Gloftis has been trying to get approval to build an upstairs for seven years. “The old council was set against it but under Tom Tate, it’s taken a different direction,” he says. “It’s finally been approved for me to build another level, the same size as the downstairs. We’ll give downstairs a lick of paint, make it a bit more shiny and upstairs will be more of a bar area. There will be no bookings and also a private dining room for 50. We’ll have a wine list of around 500 wines – a pretty decent offering for a Greek restaurant! And I also have my new venture which will be at the end of the year.”


“He’s proud, and that’s part of his personality,” Bilios says. “You can’t train someone to be the way he is.
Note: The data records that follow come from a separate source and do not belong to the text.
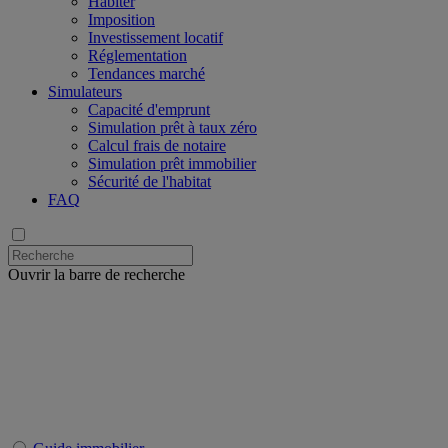
Habiter
Imposition
Investissement locatif
Réglementation
Tendances marché
Simulateurs
Capacité d'emprunt
Simulation prêt à taux zéro
Calcul frais de notaire
Simulation prêt immobilier
Sécurité de l'habitat
FAQ
Ouvrir la barre de recherche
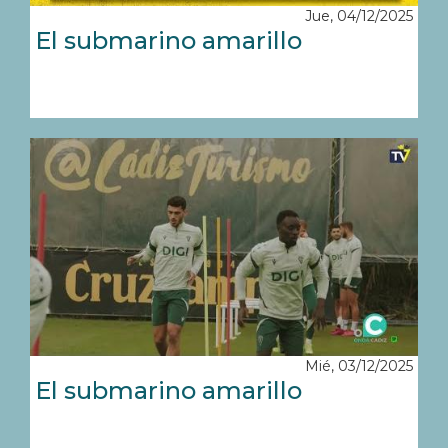
Jue, 04/12/2025
El submarino amarillo
Mié, 03/12/2025
El submarino amarillo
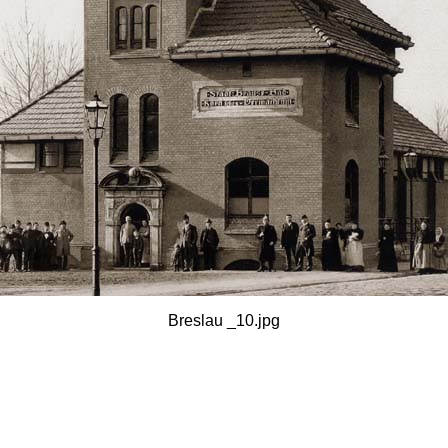
Breslau _10.jpg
It’s why I like him. All of these great people here on the Gold Coast, they find each other. I love what the Gold Coast is becoming. I used to launch into a huge long pre-amble justifying why I lived here; I stopped about ten years ago when so many amazing facilities and services started springing up. I can spoil my wife and four children in a way here I couldn’t in Sydney. The days of feeling anything less than the best have gone. My needs have changed, my family focus means that great schools and fantastic universities are increasingly important to me.”

“People aren’t leaving the Gold Coast anymore,” Gloftis adds. “We’ve hit a point where we’re at critical mass. I know the buildings that are coming, from Burleigh right through to Main beach. One is an investment of $15million. The Commonwealth Games may be a focus but it doesn’t end there. We can’t go backwards from here.”